I'll be there for four days next month, and I'm considering doing this twice.  $140 (assuming I do Bacchanal twice) will cover four dinners and two breakfasts (and I'll have free light lunches at the conference).


----------



## gnorth16 (Jan 22, 2013)

+1 for Roys.  Great Happy hour with apps.  Wanted to go back for a nice dinner, but it got squeezed out.  Restaurant.com had a few okay places like the Harley Davidson Cafe, a Mexican restaurant (El Seguindo) on the north side of the Fashion Show Mall (great Guacamole) and Pampas Churrascaria by the indoor thunderstorm near Planet Hollywood.  Kokomo's in the Mirage was nice, but pricey....  Pizza at the HGVC Strip was great, only if you are staying there i guess!


----------



## Passepartout (Jan 23, 2013)

See this deal too: http://www.travelzoo.com/local-deal...utm_medium=email&utm_campaign=us_top20_2013_4 Buy before Sun 1/27. Good through July 18, 2013. No reservations required. Beer and wine included.


----------



## MichaelColey (Jan 23, 2013)

Ron98GT said:


> You might find a Groupon for Pampas Brazilian Grille at Planet Hollywood, with the entrance right off Harmon. Go at lunch about 1/2 hour before dinner starts at you'll pay the lunch price but still get the dinner meats included. I recommend this place, we've eaten there a number of times, all with Groupons:
> 
> http://www.pampasusa.com/main.html





gnorth16 said:


> ...and Pampas Churrascaria by the indoor thunderstorm near Planet Hollywood.

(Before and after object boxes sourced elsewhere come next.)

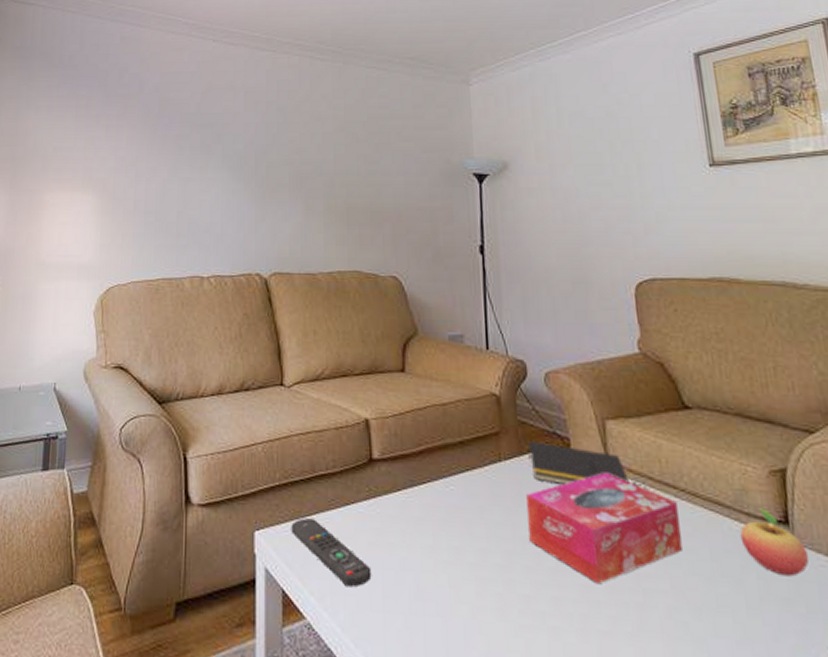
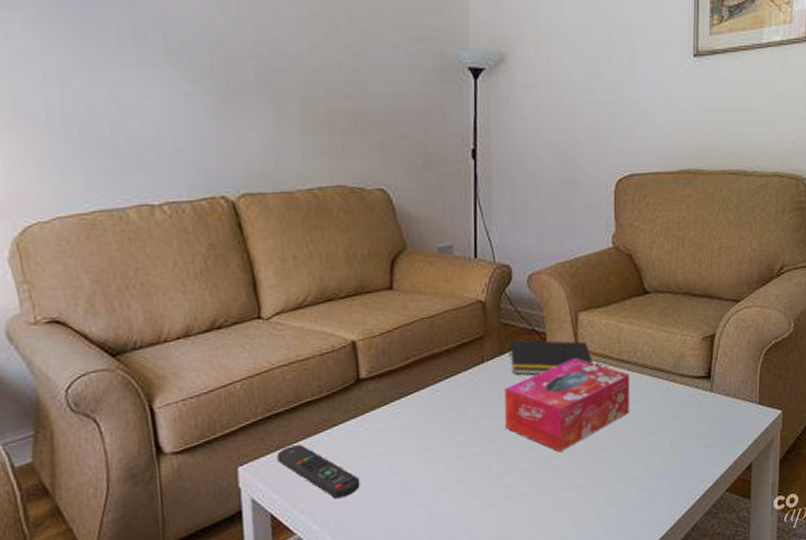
fruit: present [740,506,810,577] -> none [674,367,721,419]

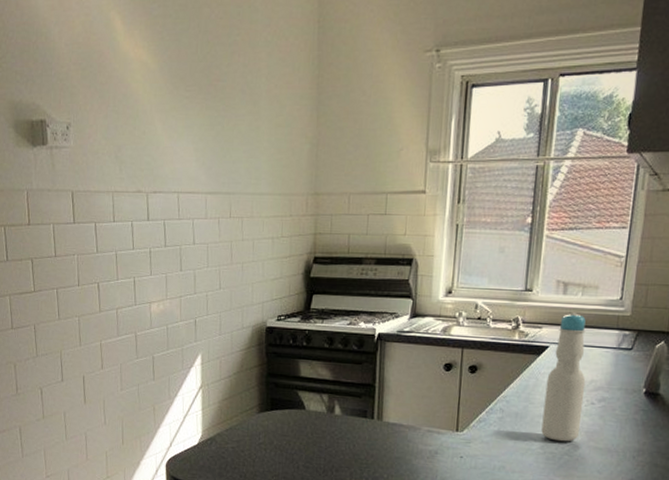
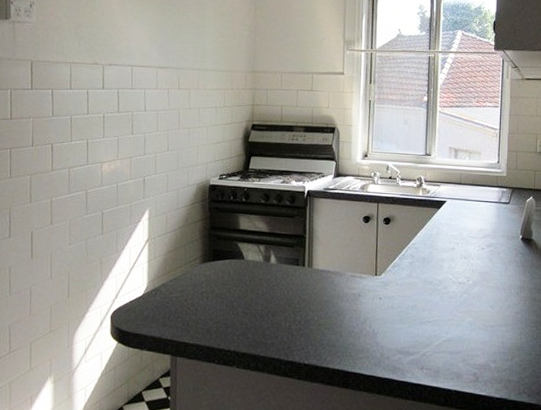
bottle: present [541,313,586,442] -> none [444,173,476,282]

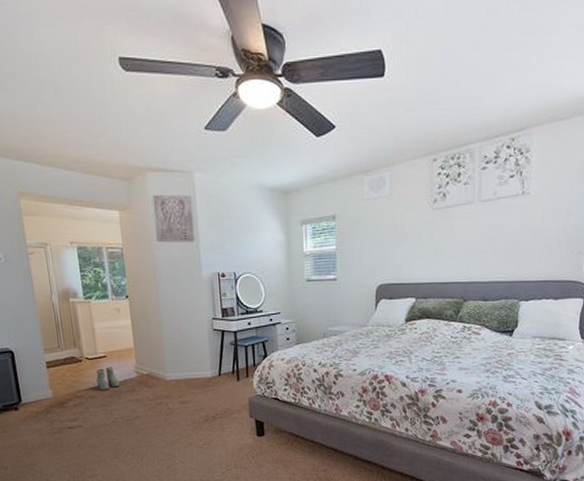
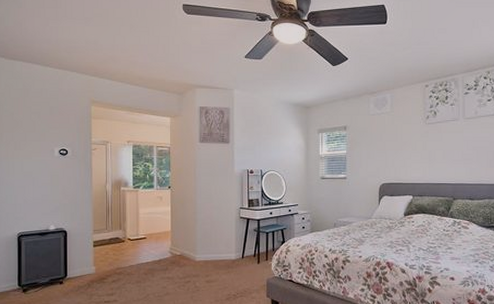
boots: present [96,367,120,390] -> none [135,247,155,268]

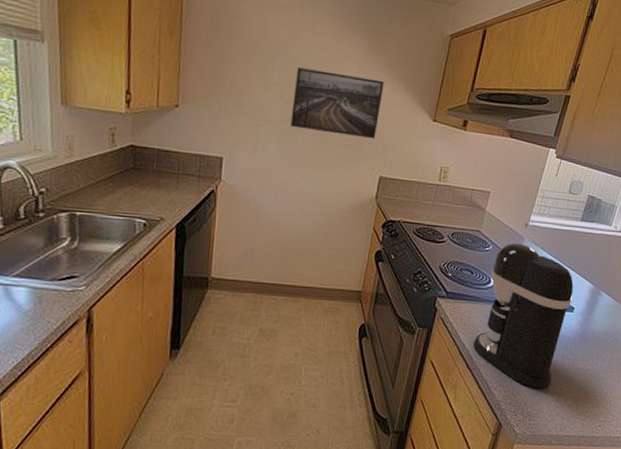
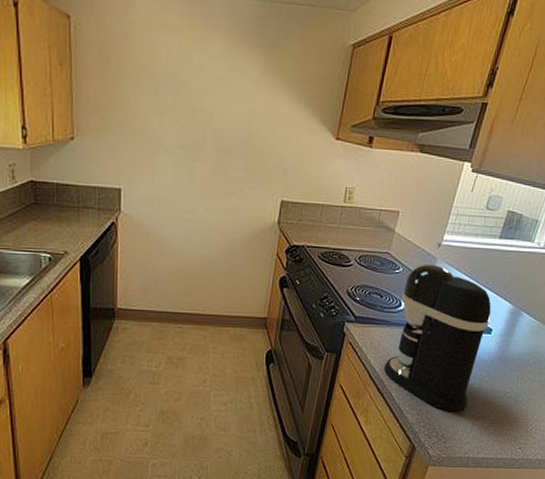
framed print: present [290,67,384,140] -> none [187,91,282,162]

We went to Pampas about six years ago, and had an absolutely awful meal.  We left after two hours, still hungry.  Looking at more recent reviews, it looks like they've improved quite a bit.


----------



## Purseval (Jan 25, 2013)

I just picked up that Palms deal at Travelzoo.  They also have a Kahunaville special, 6 drinks for $25 at the flair bartending show.  Got that one also.  We may just get one dinner at either Caesars Palace, Bellagio or Le Village.  That buffet pass could end up killing us :hysterical:


----------



## AwayWeGo (May 7, 2013)

*All Day French Market Buffet Pass At Orleans Hotel-Casino, Las Vegas.*




Purseval said:


> Any legit places to pick up a discount or two?


All day pass (8AM - 9PM) to eat all you can stand at the French Market Buffet is $25 Monday-Saturday, $27 Sunday.

Just think -- breakfast + midday snack + lunch + afternoon snack + supper + after-dinner snack all for $25 + tax ($27 + tax on Sunday). 

Maximum chow for minimum money. 

-- Alan Cole, McLean (Fairfax County), Virginia, USA.​


----------